## [Aşağıdakileri tamamlayın]
**A)** Kaşıkçı hakkındaki yazıya göre Kaşıkçı, ailesi gibi yıllardır kime hizmet vermiştir?
**B)** Lütfen Kaşıkçı hakkındaki yazıyı son cümlesinden sonra sürdürün.

## [Okuma metni]
- - - -
Ezen ve ezilenlerin kavgası üzerinde yükselen bir hayatta doğum ya da ölüm, adil olabilir mi? Dünyanın ve ülkemin efendileri günlerdir Cemal Kaşıkçı’nın ardından, “bir gazetecinin hayatına kastedenler” diye başlayan cümleler kuruyor. Kaleminden başka silahı, sözünden öte sığınağı olmayanların neler çektiğinin iyi bilindiği bir ülkede, Kaşıkçı’ya neden durmadan “gazeteci” dendiğini elbette anlıyoruz. Ailesi gibi onun da yıllardır Suudi Hanedanına hizmet verdiği ve bu kez saray entrikalarında yanlış tarafta durduğu için ortadan kaldırıldığı gerçeği, gazetecilik masumiyeti arkasına gizlenmeye çalışılıyor. Ve bu o kadar abartılıyor ki, Kaşıkçı giderek Arap Yarımadasının gelmiş geçmiş en büyük “özgürlük savaşçısı” gibi gösterilmeye başlanıyor. Ama hayat böyle şeyleri boşa çıkarmakta gecikmez.
- - - -
## [Kayıtlı veriler]
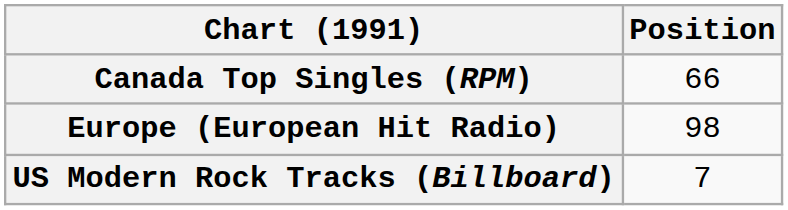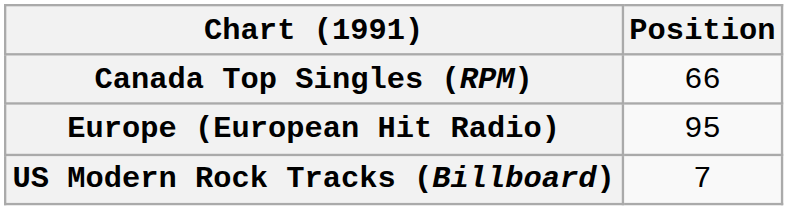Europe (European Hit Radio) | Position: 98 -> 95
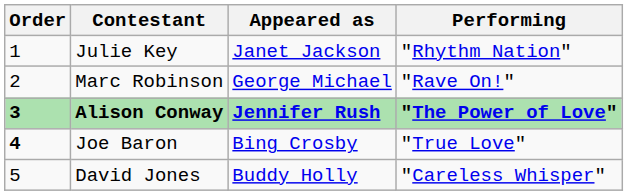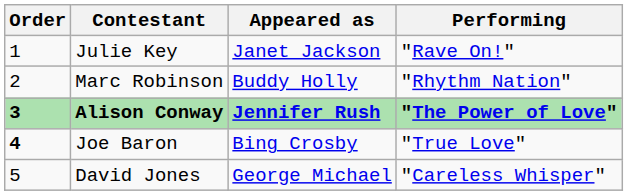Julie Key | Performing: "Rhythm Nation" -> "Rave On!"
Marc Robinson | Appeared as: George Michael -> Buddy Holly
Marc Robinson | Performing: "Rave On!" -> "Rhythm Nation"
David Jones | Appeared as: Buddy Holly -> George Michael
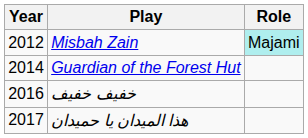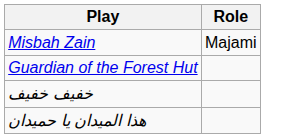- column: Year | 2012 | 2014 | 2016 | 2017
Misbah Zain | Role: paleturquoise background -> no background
- - - -
## [Yazılı cevaplar]
**A)** Suudi Hanedanına.

**B)**
Kaşıkçının
kaybından bir hafta sonra Bulgar Gazeteci Viktoria Marinova ülkesinde tecavüz
edilerek öldürüldü. Marinova işadamları ve siyasetçilerin Avrupa fonlarıyla
ilgili yolsuzlukları üzerinde çalışıyordu. Kaşıkçı için “gazeteci, özgürlük,
adalet” sözcüklerini dillerinden düşürmeyen Avrupalı liderler, Marinova için
çenelerini yormaya bile gerek duymadılar. Oysa Marinova onların çıkarların
savunuyordu. Demek ki gazeteciliğin kutsal sayılabilmesi için böyle şeyler
yetmiyor, en az Suudiler kadar zengin olmak gerekiyordu.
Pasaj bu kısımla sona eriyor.